The interior Atlantic Forest of southeast Brazil, northeast Argentina and eastern Paraguay bears the dubious distinction of being one of the most threatened yet biologically diverse ecosystems in the world. The forests of the region form a clearly defined area of biologically unique birds, mammals, reptiles, butterflies and plants.

Much of the wildlife found in the Atlantic Forest is now in danger of extinction. The combination of a concentration of endemic species with the loss of habitat has resulted in the recognition of the Atlantic Forest as one of the top five hotspots in the world for biodiversity conservation.

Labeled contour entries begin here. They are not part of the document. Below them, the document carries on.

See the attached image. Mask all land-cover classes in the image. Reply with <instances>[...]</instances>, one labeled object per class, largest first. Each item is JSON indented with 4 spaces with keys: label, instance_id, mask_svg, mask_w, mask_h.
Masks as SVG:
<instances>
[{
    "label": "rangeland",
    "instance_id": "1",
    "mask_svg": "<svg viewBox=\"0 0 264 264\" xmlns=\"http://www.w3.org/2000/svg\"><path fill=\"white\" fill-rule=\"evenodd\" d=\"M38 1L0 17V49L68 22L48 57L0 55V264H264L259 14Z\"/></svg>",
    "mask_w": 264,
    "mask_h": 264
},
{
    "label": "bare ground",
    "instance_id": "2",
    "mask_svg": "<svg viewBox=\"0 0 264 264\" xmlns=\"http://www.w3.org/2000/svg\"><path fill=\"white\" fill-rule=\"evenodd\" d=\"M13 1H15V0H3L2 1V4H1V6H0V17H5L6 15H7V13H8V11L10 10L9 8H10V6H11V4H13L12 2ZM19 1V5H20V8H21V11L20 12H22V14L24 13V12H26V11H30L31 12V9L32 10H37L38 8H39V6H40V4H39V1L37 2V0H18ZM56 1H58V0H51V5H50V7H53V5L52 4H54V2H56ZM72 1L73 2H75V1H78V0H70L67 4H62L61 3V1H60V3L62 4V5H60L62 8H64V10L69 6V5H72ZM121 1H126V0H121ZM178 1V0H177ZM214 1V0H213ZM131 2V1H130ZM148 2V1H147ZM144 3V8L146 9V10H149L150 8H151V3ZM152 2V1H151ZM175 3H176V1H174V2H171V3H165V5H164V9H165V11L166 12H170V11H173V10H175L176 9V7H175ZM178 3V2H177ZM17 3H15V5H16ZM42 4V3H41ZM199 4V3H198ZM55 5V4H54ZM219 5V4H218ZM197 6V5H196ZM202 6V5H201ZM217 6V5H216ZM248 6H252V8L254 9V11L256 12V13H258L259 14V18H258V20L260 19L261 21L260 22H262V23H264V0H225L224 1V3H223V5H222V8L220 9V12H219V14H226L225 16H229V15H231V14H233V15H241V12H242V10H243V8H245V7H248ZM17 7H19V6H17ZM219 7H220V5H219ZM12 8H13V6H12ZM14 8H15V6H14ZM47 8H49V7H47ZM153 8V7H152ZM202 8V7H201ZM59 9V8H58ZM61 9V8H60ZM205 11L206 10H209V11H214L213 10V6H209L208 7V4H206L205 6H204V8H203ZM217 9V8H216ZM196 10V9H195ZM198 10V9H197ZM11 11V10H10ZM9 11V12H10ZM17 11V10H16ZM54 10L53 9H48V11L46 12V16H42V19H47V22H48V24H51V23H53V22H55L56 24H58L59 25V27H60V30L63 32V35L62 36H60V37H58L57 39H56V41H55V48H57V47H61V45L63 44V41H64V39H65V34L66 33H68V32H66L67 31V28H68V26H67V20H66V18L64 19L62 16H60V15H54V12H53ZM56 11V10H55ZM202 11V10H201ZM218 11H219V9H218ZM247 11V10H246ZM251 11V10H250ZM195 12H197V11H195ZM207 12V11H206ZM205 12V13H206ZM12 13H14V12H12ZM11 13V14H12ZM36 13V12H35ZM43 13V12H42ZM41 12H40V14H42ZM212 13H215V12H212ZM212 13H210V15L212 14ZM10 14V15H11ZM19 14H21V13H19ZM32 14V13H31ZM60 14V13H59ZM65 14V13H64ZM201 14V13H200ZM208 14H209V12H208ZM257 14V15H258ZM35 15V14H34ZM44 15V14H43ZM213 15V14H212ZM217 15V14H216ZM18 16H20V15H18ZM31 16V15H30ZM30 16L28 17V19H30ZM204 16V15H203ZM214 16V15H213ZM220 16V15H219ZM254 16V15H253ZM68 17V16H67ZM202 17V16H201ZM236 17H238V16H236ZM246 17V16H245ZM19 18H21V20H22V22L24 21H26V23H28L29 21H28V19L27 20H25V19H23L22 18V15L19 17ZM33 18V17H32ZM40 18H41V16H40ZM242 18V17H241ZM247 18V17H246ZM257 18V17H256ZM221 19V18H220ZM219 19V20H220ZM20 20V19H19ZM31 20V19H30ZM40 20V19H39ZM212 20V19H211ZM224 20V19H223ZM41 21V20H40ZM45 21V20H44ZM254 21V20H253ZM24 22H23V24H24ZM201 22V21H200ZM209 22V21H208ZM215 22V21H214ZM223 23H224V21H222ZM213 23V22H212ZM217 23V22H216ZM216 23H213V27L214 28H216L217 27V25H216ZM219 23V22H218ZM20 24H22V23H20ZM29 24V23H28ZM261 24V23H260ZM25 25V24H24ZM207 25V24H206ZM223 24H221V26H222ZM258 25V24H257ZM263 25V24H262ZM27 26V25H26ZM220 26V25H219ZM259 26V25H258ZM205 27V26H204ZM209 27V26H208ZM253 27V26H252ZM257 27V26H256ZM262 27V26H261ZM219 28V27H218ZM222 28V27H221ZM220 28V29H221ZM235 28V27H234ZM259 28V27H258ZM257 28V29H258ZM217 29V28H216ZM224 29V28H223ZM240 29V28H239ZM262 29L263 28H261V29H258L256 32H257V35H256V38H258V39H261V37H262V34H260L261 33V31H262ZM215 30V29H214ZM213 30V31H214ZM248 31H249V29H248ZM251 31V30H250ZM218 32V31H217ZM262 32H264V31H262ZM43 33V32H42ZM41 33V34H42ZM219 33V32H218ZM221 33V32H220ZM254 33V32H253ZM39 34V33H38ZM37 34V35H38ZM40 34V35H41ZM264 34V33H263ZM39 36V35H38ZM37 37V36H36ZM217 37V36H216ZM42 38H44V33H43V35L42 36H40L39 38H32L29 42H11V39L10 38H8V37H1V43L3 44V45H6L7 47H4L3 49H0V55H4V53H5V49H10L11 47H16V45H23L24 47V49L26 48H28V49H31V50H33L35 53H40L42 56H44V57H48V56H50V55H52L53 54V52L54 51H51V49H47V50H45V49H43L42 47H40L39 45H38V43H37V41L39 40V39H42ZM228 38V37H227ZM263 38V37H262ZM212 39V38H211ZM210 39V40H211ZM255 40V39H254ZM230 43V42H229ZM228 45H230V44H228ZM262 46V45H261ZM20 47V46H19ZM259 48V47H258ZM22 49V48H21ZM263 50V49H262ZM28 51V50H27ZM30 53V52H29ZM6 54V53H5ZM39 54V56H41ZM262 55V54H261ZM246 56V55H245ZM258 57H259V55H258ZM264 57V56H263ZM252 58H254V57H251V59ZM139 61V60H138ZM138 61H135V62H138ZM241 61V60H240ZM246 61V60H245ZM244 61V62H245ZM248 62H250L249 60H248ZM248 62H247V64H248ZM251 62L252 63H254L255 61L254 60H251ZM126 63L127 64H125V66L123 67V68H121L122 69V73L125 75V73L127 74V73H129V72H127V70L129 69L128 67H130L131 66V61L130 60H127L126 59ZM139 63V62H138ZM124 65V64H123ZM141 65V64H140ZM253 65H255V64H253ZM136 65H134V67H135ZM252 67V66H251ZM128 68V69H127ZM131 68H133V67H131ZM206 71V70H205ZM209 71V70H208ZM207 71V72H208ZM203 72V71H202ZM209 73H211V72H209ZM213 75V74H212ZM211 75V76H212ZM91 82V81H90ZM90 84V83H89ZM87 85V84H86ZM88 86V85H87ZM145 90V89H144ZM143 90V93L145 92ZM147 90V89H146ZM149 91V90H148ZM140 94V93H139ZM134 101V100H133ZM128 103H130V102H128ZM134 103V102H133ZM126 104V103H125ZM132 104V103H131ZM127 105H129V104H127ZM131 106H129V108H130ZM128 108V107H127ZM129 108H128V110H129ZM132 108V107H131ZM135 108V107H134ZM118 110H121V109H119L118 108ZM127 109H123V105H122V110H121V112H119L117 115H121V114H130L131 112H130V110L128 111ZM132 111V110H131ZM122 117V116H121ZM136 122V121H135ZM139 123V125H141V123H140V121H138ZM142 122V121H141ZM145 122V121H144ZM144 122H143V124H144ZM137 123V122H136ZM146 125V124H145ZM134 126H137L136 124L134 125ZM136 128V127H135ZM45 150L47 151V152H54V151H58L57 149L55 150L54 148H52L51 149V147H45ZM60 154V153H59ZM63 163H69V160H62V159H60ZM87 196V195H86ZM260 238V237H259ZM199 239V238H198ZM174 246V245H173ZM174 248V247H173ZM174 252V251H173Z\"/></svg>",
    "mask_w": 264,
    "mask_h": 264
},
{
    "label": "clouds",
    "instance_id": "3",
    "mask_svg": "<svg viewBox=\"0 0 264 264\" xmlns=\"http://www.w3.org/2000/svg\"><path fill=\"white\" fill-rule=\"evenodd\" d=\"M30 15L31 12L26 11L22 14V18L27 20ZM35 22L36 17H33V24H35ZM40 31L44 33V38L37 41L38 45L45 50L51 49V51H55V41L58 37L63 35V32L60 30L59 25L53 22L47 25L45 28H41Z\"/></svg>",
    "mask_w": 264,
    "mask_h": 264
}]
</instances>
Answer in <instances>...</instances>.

San Rafael, in southeastern Paraguay, is an area made up of more than 50 independent properties. It also contains one of the largest continuous blocks of Atlantic Forest remaining in the country. Its 60,000 ha of forest protect the upper watershed as well as the sources of several tributaries within the Parana River drainage system. It was declared the first Important Bird Area in Paraguay and only the second in South America.

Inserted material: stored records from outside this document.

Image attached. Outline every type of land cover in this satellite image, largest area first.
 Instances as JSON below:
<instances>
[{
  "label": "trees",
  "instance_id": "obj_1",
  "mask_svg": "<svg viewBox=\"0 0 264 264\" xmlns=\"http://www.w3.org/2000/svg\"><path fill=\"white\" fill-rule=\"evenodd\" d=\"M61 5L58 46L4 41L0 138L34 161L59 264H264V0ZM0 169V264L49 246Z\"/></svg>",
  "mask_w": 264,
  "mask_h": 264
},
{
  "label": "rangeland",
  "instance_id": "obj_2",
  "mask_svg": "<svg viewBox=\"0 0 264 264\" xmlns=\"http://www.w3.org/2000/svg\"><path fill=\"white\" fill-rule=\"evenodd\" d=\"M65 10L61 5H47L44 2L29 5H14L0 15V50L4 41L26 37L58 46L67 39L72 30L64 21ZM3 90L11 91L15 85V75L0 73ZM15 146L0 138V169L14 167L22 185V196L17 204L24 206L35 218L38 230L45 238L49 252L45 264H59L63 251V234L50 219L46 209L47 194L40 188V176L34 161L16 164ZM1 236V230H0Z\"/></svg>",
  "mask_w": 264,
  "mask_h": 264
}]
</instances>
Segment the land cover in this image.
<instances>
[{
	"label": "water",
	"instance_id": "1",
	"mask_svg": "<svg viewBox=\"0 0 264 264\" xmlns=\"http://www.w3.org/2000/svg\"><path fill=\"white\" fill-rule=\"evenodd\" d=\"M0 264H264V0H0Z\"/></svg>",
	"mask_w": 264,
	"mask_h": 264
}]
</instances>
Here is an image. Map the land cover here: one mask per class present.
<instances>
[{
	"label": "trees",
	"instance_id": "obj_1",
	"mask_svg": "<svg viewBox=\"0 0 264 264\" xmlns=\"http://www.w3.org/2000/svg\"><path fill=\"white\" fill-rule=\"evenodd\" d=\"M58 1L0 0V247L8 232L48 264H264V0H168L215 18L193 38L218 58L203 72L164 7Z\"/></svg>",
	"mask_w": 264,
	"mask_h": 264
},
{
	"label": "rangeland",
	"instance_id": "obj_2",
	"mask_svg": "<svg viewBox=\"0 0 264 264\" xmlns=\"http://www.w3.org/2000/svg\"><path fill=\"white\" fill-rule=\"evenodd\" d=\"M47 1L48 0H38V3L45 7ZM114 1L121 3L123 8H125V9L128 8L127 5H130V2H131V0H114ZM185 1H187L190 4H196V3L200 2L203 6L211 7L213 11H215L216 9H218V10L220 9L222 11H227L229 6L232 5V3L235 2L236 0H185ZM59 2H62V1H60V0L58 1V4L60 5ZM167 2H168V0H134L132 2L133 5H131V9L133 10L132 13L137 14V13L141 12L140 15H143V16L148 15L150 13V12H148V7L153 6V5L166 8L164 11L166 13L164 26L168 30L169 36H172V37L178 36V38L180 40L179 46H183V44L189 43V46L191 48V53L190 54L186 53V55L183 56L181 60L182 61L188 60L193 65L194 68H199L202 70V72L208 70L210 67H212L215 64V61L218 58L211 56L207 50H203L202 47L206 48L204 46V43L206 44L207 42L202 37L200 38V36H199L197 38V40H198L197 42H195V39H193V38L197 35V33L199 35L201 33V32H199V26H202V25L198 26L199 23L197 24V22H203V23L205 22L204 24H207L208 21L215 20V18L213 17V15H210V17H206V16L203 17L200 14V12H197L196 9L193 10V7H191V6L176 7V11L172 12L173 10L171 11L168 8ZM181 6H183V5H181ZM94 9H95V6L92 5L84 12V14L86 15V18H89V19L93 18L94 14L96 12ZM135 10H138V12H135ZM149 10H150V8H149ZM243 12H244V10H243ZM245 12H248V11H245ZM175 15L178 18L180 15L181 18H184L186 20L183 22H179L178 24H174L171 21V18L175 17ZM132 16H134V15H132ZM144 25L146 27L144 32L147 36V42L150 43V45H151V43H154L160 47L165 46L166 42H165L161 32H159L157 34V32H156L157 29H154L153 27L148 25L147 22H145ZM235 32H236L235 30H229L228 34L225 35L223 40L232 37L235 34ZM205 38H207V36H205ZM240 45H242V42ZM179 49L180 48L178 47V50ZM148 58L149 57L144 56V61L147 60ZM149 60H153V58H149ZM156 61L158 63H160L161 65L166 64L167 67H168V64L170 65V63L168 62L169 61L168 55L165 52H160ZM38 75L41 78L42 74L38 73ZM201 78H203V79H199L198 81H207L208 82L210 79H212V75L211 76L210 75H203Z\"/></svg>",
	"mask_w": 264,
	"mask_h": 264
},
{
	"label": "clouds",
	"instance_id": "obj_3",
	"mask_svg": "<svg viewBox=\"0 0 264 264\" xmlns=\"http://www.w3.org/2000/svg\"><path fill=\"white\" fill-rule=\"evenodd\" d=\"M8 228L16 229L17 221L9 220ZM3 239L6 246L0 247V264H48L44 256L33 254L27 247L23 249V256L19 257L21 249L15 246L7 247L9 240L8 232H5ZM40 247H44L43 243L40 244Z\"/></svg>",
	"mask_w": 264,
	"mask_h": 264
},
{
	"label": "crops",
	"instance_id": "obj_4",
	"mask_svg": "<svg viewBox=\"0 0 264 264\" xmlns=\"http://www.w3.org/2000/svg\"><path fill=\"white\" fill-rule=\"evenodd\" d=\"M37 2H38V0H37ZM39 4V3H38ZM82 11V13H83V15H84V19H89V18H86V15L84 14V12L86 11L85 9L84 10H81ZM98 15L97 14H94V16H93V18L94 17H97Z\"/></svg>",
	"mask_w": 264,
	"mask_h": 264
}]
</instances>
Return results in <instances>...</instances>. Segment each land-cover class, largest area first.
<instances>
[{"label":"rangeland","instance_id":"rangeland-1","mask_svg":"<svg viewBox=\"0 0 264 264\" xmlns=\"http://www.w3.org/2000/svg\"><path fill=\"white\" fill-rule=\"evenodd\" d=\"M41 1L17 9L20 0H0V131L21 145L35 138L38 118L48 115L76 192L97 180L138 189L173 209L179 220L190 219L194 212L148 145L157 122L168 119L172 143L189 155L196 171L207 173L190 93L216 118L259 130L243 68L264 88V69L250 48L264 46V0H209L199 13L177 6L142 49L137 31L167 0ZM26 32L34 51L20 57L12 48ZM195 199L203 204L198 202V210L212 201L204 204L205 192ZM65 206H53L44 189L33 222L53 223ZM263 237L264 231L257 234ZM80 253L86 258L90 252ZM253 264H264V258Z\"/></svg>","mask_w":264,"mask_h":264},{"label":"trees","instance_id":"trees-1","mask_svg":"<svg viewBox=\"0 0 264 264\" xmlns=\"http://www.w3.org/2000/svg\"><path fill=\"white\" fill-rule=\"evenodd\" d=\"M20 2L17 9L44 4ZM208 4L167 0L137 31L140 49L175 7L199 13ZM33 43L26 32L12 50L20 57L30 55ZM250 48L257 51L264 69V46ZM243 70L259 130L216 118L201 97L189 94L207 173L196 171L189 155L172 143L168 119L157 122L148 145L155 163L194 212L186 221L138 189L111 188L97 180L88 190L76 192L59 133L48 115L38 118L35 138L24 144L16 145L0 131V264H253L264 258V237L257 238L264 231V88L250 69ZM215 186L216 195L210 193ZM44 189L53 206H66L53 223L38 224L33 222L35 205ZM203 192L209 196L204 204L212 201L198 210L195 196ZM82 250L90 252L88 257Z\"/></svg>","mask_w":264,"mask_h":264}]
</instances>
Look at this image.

As so much of Paraguay’s land is privately owned, conservation is therefore heavily dependent on private initiatives. The government has given several incentives such as tax rebates to landowners to encourage conservation. Victor Vera was formerly Director of the National Parks and Wildlife Department. A botanist by background, he has worked as an environmental consultant and an ecology professor. His experience led him to set up the Natural Land Trust in 2000, in a bid to create an effective conservation framework in Paraguay.

Victor Vera and the Natural Land Trust, the first such trust in South America, have been working in San Rafael since January 2001. Their main objective is to encourage private landowners to establish conservation easements – voluntary agreements to plan the future use of property so as to conserve existing natural resources. Victor and his team have been developing alternative income generating activities to deforestation that are economically sound, making the establishment of easements even more attractive to the landowners. Projects include sustainable use of forests, non-timber forest products and nature tourism.

After lengthy meetings with landowners and small farming communities, the trust is now establishing nine conservation easements in the area of San Rafael, covering 6,300 ha. Over the next two years, they hope to extend this area to 10,000 ha and involve even more landowners. Success will also bring improved incomes to small farmers and indigenous groups.